Nevertheless, the governments of the region continue to display a willingness to work with the United States. But widespread negative perceptions of the policies and rhetoric of the Trump administration in Latin America have eroded, in ways difficult to measure, the willingness of its governments and people to work with the U.S., just at the time that the region is being courted by the PRC.

The future of Great Britain in Latin America

My engagement with the community of Latin America-focused diplomats and scholars during my time in London left me hopeful that one of the positive byproducts of Brexit could be a rekindling of Great Britain’s interest in the affairs of Latin America and the Caribbean, with a contribution to the region’s well-being through Great Britain’s support for democratic practices, strengthening of institutions, and economically engaging in a transparent and non-predatory fashion. Nonetheless, I sensed among my colleagues in London a level of uncertainty, both regarding how the country should best engage and the realistic relationship of the region to the enduring national interests of the UK.

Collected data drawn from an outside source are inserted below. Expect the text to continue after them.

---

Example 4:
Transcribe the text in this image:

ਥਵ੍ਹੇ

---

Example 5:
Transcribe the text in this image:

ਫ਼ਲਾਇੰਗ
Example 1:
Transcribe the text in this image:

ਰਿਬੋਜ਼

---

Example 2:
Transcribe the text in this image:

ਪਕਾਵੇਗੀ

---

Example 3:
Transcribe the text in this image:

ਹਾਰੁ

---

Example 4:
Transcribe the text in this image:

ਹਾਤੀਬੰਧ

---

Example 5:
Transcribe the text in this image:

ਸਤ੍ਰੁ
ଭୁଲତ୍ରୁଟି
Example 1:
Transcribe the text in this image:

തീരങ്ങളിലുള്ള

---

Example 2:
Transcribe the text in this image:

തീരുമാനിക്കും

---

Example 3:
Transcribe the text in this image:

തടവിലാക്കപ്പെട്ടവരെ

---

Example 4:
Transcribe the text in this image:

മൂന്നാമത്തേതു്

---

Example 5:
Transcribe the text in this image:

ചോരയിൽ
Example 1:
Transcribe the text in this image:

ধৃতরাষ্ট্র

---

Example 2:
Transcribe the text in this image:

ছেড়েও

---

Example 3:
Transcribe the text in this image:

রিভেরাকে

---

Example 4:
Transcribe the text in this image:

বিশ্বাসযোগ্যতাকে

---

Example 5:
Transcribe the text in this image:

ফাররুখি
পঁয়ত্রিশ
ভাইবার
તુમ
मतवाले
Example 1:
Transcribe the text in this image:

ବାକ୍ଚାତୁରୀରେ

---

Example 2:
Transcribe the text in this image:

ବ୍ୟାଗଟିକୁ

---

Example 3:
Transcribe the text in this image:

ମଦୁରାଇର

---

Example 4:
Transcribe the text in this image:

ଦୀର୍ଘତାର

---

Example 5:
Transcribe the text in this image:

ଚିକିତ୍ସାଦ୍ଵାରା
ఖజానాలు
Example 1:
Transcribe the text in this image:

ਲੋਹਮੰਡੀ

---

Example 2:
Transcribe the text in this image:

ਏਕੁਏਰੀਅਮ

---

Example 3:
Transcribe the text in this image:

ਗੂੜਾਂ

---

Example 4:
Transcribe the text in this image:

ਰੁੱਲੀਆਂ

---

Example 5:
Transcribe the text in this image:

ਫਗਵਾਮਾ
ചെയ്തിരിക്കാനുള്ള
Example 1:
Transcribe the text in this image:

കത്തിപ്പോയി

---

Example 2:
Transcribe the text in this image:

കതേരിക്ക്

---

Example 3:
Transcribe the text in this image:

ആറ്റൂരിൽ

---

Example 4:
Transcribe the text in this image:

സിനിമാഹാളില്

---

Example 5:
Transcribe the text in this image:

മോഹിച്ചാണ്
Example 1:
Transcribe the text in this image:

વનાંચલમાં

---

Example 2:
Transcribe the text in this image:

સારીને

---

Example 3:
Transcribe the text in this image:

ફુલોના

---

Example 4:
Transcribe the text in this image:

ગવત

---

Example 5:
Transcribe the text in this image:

If Great Britain indeed expands its engagement with the region, and the excellent colloquium held by Chatham House is not simply a one-time event, one of the nation’s challenges on the government side will be to define its strategic posture and agenda toward the region, including how its approach distinguishes it from (and hopefully complements) that of the European Union and the United States. In doing so, the UK will likely have to reconcile the traditional agenda of its Foreign and Commonwealth Office (FCO) on issues such as Argentina, Brazil, conflict in Colombia, and Commonwealth-tied states of the Caribbean with the expanding commercial agenda of its internationally-facing companies. In the process, Great Britain will likely find many interested partners in the region, open to the possibilities and opportunities for free trade agreements, investment, and other expanded relationships.

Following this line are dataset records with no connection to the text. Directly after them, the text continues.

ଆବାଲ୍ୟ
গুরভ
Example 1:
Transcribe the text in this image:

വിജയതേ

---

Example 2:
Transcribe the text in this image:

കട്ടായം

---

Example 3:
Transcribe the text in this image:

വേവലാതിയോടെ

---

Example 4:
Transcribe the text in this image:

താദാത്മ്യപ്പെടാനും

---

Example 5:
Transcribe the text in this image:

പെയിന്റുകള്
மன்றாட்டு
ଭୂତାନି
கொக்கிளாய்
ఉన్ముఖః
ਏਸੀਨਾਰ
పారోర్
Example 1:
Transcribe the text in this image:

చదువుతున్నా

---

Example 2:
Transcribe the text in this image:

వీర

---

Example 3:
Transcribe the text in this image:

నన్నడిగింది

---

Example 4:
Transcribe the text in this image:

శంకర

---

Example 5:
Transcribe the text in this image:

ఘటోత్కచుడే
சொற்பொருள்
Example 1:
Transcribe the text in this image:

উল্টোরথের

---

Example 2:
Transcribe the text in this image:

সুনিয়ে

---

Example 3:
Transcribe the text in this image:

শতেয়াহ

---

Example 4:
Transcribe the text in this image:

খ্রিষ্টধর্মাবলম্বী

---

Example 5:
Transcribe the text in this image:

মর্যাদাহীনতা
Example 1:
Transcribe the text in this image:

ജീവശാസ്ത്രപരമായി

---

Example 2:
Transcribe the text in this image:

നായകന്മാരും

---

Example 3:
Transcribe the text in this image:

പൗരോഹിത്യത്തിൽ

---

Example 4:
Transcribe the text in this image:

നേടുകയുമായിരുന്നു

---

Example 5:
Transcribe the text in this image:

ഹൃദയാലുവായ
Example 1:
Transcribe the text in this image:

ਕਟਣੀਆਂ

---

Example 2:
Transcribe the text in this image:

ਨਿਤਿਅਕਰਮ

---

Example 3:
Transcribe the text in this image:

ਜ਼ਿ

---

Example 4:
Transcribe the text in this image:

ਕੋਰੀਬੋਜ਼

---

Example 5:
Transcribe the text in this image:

The nation may further uncover synergies with many of the Indian companies currently operating in the region in sectors such as information technology, pharmaceuticals, and the automotive and machinery sectors.  It will likely also find many opportunities for collaboration with the United States on common interests such as strengthening democratic institutions and governance and providing alternatives to the expanding incursions of Chinese companies in the region, given the threat that they present to the rule of law, open markets, and the realization of value added in and development of the region. In short, Great Britain’s possible “return” to Latin America should be welcome both to the region and the U.S., even if the path remains long and uncertain.

Evan Ellis is Latin America research professor with the U.S. Army War College Strategic Studies Institute.  The views expressed in this work are strictly his own.